Yes, one can clean the house and buy groceries and pick up kids from school without having studied at one of the back then best European business schools. Yes, it is possible. Likewise, being a manager and even being a consultant is possible without an MBA. What I have learned in my professional career was that a lot of things are just a matter of common sense and a bit of an outside view on the problem. If you are smart, creative and able to learn you are able to reinvent the wheel yourself.

Here! Reason number one: you get an MBA and learn all those things like “lean operations”, “marketing mix”, “strategy execution”, “BATNA” and so on to be able to just do whatever you do without reinventing the wheel. In that way you just become more efficient. Also as a stay-at-home mother!

Reason number two: it was actually during my year-off to study an MBA that I actually took a first moment to think about myself, my values, my priorities. Maybe back then, during that year I still did not decide what I want, but I for sure did decide what I do not want. I now, more than ever before, have a choice.

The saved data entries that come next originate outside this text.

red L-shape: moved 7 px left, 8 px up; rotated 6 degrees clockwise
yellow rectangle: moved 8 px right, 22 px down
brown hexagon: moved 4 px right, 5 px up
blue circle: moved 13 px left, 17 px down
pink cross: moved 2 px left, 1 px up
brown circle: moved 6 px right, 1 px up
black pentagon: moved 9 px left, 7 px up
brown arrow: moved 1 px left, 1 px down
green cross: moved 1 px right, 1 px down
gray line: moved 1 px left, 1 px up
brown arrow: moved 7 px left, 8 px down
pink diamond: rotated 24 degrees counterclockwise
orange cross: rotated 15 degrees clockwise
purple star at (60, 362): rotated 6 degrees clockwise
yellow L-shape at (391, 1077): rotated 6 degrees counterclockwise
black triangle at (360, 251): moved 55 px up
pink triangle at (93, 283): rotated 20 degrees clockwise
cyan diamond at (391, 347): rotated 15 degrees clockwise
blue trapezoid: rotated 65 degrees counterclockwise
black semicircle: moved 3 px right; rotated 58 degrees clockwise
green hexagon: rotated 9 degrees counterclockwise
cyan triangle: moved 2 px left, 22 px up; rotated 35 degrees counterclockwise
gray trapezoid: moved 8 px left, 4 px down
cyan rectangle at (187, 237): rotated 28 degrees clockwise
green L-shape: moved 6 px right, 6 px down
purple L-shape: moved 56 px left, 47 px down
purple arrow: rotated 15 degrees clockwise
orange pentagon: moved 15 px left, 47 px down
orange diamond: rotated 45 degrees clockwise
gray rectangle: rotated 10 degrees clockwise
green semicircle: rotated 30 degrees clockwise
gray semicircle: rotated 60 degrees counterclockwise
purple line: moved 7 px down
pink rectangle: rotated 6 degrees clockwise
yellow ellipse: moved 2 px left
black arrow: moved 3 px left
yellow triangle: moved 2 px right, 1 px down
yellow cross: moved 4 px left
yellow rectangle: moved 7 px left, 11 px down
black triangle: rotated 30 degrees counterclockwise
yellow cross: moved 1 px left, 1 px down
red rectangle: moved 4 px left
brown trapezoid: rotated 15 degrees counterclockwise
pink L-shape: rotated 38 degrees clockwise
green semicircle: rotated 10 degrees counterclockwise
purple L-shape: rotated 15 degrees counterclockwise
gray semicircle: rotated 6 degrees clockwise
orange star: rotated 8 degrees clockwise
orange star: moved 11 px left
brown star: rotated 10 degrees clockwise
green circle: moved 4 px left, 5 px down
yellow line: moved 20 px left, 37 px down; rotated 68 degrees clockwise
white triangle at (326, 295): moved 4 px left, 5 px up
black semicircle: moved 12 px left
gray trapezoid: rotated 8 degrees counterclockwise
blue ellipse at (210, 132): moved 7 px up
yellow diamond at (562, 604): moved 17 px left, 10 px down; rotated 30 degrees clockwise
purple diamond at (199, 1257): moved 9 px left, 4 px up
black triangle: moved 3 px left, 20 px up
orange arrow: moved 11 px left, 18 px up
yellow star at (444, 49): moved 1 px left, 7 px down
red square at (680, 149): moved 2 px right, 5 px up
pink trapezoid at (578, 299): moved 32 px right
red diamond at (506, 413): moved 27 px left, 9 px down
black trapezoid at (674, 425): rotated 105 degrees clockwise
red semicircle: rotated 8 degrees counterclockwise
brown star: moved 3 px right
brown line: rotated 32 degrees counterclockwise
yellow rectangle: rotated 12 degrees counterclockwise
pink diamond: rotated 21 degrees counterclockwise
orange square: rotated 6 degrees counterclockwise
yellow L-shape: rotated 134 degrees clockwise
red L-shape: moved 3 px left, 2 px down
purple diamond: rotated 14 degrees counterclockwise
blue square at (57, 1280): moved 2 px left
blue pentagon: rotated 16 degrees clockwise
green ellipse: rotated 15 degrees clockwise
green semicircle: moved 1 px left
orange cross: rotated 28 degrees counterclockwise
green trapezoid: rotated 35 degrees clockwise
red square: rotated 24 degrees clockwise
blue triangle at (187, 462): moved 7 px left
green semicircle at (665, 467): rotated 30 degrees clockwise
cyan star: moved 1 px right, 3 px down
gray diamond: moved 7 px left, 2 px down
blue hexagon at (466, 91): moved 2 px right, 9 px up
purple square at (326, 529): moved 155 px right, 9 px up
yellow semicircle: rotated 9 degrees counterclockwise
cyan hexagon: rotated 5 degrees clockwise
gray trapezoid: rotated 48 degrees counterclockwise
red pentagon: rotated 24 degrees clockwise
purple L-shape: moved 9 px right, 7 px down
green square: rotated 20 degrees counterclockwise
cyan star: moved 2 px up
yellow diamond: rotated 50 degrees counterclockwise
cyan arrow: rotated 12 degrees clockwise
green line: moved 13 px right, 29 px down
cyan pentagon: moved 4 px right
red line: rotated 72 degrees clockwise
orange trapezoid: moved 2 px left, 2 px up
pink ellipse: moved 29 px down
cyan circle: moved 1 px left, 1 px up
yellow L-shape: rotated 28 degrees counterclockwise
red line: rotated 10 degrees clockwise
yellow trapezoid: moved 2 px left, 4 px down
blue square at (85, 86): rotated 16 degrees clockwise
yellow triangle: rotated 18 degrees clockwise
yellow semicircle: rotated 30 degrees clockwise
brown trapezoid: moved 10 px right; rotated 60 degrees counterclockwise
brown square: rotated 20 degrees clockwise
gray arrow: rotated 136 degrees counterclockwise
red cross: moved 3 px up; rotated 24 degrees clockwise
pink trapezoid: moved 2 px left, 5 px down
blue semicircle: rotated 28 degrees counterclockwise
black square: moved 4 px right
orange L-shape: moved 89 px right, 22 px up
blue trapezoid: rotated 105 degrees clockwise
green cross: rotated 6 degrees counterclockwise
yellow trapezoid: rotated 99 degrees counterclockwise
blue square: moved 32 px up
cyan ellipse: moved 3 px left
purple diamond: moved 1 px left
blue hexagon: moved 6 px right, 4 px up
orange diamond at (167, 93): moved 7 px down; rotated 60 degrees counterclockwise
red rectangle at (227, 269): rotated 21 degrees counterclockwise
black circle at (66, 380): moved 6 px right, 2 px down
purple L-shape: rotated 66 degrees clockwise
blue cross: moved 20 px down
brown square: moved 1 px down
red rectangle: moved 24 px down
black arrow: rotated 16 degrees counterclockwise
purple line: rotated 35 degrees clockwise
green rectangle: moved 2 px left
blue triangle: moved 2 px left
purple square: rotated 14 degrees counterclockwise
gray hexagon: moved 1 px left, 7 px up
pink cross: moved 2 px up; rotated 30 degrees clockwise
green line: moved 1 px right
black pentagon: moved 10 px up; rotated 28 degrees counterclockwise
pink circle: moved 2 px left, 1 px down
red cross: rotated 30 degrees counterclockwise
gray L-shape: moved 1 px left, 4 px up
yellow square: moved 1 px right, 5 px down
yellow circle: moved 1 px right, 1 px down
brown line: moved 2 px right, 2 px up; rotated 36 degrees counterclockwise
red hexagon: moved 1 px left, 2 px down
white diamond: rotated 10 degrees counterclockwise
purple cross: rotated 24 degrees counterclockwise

As a final note, Tim Ferris had a great phrase in his book on 4-hour workweek: “It’s not giving up to put your current path on the indefinite pause“. It is not if you did an MBA that you now have to go and kill yourself working for a large consultancy firm (unless that’s what you really want); and if you decided to stop whatever you are doing and change a course, it is your choice. Your life. You don’t owe anything to anybody in this respect. And if you really truly want to go back, you will. And that will also be your and only your choice.